C. Adjust the voltage between adjacent metal meshes, and use the secondary instrument to obtain the 218 Po decay count rate measured by the semiconductor detector. The count rate increases with the increase of the voltage. When the voltage is continuously increased and the count rate is basically unchanged. Stop adjusting the voltage between adjacent metal meshes;

D. Adjusting the voltage between the measuring cavity wall and the metal mesh adjacent to the cavity wall of the measuring cavity, and using the secondary meter to obtain the 218 Po decay counting rate measured by the semiconductor detector, the counting rate increases with the increase of the voltage, When the voltage is continuously increased and the count rate is substantially constant, the voltage between the measurement chamber wall and the metal mesh adjacent to the chamber wall of the measurement chamber is stopped.

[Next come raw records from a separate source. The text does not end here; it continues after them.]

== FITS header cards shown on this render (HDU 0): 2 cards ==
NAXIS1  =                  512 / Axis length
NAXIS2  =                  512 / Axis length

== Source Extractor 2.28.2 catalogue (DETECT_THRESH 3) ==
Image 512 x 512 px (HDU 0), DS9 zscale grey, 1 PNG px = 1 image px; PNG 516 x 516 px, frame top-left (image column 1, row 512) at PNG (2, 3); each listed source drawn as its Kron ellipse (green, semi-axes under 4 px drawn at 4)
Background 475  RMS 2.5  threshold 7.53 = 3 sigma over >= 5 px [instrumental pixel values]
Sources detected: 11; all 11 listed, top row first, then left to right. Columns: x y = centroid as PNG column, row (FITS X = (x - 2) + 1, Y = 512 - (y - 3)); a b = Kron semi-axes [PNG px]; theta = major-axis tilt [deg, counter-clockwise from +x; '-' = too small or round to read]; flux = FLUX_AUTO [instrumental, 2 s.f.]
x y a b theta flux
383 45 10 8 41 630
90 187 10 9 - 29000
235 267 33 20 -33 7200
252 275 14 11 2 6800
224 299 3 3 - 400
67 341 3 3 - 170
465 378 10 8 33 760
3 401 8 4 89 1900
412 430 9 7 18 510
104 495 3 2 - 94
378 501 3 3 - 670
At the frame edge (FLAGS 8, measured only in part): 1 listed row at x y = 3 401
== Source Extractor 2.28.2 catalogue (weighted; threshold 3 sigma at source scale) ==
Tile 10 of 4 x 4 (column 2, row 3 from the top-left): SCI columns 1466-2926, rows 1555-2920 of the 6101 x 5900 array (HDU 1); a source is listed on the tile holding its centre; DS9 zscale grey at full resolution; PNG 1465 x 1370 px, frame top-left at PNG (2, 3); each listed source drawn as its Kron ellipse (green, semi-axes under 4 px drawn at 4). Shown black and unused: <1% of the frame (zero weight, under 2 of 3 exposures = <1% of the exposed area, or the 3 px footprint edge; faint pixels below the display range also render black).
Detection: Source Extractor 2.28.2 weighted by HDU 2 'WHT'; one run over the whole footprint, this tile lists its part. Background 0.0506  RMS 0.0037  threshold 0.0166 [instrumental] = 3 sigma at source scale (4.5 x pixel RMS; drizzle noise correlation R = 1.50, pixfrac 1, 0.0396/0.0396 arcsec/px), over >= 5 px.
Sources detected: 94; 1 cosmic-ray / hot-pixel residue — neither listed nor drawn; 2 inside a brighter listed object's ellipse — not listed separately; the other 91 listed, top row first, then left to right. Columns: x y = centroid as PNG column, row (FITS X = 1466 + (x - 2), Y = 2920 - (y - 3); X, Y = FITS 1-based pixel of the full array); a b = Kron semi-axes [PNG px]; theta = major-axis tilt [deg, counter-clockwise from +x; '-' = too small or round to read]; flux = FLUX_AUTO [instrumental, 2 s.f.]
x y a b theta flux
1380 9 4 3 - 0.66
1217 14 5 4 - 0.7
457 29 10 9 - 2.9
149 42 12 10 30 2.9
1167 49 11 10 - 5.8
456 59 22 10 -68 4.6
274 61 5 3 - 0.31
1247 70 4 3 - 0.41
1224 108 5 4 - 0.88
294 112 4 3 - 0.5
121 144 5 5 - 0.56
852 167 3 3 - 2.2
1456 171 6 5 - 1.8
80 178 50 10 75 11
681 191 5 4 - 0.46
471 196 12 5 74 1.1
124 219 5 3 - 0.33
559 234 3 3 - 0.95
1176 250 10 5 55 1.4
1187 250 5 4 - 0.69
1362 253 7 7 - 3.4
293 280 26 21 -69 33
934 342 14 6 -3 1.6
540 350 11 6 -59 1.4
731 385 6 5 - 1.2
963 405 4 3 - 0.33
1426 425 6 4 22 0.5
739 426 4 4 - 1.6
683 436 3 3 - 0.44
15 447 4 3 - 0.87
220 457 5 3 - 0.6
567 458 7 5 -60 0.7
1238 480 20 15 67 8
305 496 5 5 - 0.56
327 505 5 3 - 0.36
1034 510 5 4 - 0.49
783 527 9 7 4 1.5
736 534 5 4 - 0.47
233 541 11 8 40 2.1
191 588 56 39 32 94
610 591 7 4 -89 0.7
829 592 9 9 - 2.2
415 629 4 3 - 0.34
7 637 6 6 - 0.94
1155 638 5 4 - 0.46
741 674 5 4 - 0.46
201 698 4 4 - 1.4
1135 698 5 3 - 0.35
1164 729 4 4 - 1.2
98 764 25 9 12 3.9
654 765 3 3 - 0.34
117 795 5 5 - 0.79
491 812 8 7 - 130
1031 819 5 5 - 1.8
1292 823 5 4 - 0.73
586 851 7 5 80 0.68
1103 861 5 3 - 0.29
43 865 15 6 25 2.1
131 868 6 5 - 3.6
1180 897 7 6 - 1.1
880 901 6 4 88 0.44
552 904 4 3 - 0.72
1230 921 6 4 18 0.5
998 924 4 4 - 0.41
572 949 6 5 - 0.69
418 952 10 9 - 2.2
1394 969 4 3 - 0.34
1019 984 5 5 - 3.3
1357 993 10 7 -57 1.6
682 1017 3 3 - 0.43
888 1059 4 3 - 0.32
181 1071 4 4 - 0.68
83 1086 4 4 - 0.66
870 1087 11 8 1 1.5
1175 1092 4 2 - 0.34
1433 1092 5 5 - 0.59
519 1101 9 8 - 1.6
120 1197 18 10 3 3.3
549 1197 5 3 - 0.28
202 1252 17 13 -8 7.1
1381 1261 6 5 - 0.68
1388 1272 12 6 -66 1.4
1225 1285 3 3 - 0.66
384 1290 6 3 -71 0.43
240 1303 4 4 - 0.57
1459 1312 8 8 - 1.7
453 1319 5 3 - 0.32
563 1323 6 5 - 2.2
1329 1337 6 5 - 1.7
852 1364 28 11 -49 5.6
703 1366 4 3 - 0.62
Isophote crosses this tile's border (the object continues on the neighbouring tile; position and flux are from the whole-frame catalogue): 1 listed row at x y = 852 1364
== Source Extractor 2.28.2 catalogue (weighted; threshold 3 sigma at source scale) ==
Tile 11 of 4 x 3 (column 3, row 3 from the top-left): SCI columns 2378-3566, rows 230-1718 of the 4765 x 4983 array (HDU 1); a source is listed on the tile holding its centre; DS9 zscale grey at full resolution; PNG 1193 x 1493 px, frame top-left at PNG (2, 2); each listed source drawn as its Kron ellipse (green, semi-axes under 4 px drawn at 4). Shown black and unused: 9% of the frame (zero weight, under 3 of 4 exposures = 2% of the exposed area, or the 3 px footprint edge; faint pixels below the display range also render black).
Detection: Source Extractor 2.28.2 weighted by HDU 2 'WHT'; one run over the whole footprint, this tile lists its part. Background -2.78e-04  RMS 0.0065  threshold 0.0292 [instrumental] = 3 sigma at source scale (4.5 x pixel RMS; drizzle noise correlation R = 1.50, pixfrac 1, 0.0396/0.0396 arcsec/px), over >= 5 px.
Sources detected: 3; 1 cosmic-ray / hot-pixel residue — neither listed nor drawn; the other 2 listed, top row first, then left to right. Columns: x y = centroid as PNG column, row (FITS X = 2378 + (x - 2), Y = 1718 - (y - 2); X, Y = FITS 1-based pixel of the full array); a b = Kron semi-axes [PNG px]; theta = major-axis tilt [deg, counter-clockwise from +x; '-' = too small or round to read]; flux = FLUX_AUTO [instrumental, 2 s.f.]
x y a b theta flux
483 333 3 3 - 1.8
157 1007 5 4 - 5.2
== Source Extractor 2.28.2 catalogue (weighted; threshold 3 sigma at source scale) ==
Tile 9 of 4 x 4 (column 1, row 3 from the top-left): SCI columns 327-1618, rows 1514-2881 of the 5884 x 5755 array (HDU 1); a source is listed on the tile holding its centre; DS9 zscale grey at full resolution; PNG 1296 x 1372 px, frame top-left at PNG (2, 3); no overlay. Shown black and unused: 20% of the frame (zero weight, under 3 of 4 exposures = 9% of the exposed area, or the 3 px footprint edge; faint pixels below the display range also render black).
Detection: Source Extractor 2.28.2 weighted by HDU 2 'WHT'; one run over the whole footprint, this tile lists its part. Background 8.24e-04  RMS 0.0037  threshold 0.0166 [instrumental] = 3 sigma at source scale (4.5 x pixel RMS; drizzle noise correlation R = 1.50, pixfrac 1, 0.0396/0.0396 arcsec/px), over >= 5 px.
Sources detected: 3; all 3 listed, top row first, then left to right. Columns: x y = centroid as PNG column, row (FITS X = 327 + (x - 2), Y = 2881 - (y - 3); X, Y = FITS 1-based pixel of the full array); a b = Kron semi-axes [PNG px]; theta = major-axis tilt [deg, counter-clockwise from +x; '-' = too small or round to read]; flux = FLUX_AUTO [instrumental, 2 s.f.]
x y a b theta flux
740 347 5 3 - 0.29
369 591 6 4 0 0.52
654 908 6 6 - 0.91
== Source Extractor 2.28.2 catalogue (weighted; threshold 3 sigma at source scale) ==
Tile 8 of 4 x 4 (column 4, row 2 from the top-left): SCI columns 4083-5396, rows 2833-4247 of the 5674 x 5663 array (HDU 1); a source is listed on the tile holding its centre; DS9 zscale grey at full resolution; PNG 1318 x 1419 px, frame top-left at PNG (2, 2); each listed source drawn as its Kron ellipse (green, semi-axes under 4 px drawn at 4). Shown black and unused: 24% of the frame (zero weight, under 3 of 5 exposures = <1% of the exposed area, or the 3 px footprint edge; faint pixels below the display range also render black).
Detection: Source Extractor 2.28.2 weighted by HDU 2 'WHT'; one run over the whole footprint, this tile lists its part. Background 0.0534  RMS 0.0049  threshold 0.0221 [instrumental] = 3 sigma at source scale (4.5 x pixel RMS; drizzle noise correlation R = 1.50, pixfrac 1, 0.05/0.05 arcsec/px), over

A method for improving detection sensitivity of an electrostatic collection method according to claim 5 or 6, wherein the measuring device comprises a measuring chamber, an intake pipe, an air outlet pipe, a pump, a high voltage module and a semiconductor detector, an intake pipe and The outlet pipes are respectively installed on the wall of the measuring chamber and communicate with the inner cavity of the measuring chamber, and the pump is installed on the air outlet pipe or on the air inlet pipe, half The conductor detector is mounted on the insulating plate at the top of the measuring chamber, and is characterized in that: a plurality of metal meshes are arranged in the inner cavity of the measuring cavity, the geometry of the metal mesh is similar to the geometry of the measuring cavity wall, and the metal mesh is respectively fixed Installed on the insulating plate at the top of the measuring chamber, the metal meshes of each layer are separated from each other, and the cavity wall of the measuring cavity is separated from the surface of the semiconductor detector by the metal mesh, and the ground wire of the high voltage module is connected to the semiconductor detector. The surface, the high voltage output line of the high voltage module is respectively connected to the cavity wall of the measuring chamber and the metal mesh of each layer.
The method for improving the detection sensitivity of the electrostatic collecting method of the electrostatic measuring method according to claim 7, wherein the mesh number of the metal mesh is 1 to 50 mesh.